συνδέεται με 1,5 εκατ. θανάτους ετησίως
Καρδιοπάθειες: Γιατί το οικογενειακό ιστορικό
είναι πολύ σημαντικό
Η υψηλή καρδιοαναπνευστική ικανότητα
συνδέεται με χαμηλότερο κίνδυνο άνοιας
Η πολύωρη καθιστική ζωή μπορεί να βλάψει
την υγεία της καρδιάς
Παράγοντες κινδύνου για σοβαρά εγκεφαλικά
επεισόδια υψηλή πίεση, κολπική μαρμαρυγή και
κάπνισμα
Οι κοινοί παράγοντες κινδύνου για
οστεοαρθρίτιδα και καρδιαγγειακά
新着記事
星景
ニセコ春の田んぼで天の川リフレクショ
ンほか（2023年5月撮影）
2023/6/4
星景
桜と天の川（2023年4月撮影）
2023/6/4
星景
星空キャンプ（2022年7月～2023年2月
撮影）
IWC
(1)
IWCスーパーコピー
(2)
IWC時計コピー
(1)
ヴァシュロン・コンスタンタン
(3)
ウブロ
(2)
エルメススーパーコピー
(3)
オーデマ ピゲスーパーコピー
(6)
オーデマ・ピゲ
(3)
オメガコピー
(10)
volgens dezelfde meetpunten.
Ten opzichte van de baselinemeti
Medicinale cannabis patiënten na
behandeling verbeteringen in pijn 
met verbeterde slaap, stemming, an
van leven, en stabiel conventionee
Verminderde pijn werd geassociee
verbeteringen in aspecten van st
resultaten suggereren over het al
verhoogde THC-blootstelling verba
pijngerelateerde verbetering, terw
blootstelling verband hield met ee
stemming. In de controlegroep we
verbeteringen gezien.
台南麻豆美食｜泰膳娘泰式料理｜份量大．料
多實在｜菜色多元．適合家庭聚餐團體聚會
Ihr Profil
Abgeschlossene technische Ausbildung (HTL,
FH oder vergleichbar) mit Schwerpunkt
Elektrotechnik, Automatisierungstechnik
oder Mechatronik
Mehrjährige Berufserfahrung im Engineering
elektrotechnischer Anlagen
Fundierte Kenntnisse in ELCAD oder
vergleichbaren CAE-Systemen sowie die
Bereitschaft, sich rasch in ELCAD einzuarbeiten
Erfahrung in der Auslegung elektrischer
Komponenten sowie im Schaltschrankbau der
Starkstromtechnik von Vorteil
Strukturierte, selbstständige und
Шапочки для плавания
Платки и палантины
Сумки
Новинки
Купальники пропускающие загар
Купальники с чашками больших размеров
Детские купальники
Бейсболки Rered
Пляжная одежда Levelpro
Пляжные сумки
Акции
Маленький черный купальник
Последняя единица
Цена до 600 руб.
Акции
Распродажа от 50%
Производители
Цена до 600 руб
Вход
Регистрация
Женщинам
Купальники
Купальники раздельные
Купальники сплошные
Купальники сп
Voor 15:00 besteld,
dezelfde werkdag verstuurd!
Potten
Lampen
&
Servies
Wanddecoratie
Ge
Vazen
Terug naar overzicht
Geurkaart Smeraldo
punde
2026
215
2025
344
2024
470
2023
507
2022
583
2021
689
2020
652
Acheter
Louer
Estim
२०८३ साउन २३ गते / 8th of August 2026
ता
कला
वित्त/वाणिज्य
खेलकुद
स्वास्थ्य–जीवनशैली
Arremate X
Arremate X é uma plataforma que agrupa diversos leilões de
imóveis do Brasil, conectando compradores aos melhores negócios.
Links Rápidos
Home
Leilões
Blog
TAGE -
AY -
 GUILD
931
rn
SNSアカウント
========================================================================
* **WHAT IS BEING ASKED**
Could you restate, word for word, every line from the one containing "ヴァシュロン・コンスタンタン" through the last line of the records above, and nothing more?

* **EXERCISE OUTPUT**
ヴァシュロン・コンスタンタン
(3)
ウブロ
(2)
エルメススーパーコピー
(3)
オーデマ ピゲスーパーコピー
(6)
オーデマ・ピゲ
(3)
オメガコピー
(10)
volgens dezelfde meetpunten.
Ten opzichte van de baselinemeti
Medicinale cannabis patiënten na
behandeling verbeteringen in pijn 
met verbeterde slaap, stemming, an
van leven, en stabiel conventionee
Verminderde pijn werd geassociee
verbeteringen in aspecten van st
resultaten suggereren over het al
verhoogde THC-blootstelling verba
pijngerelateerde verbetering, terw
blootstelling verband hield met ee
stemming. In de controlegroep we
verbeteringen gezien.
台南麻豆美食｜泰膳娘泰式料理｜份量大．料
多實在｜菜色多元．適合家庭聚餐團體聚會
Ihr Profil
Abgeschlossene technische Ausbildung (HTL,
FH oder vergleichbar) mit Schwerpunkt
Elektrotechnik, Automatisierungstechnik
oder Mechatronik
Mehrjährige Berufserfahrung im Engineering
elektrotechnischer Anlagen
Fundierte Kenntnisse in ELCAD oder
vergleichbaren CAE-Systemen sowie die
Bereitschaft, sich rasch in ELCAD einzuarbeiten
Erfahrung in der Auslegung elektrischer
Komponenten sowie im Schaltschrankbau der
Starkstromtechnik von Vorteil
Strukturierte, selbstständige und
Шапочки для плавания
Платки и палантины
Сумки
Новинки
Купальники пропускающие загар
Купальники с чашками больших размеров
Детские купальники
Бейсболки Rered
Пляжная одежда Levelpro
Пляжные сумки
Акции
Маленький черный купальник
Последняя единица
Цена до 600 руб.
Акции
Распродажа от 50%
Производители
Цена до 600 руб
Вход
Регистрация
Женщинам
Купальники
Купальники раздельные
Купальники сплошные
Купальники сп
Voor 15:00 besteld,
dezelfde werkdag verstuurd!
Potten
Lampen
&
Servies
Wanddecoratie
Ge
Vazen
Terug naar overzicht
Geurkaart Smeraldo
punde
2026
215
2025
344
2024
470
2023
507
2022
583
2021
689
2020
652
Acheter
Louer
Estim
२०८३ साउन २३ गते / 8th of August 2026
ता
कला
वित्त/वाणिज्य
खेलकुद
स्वास्थ्य–जीवनशैली
Arremate X
Arremate X é uma plataforma que agrupa diversos leilões de
imóveis do Brasil, conectando compradores aos melhores negócios.
Links Rápidos
Home
Leilões
Blog
TAGE -
AY -
 GUILD
931
rn
SNSアカウント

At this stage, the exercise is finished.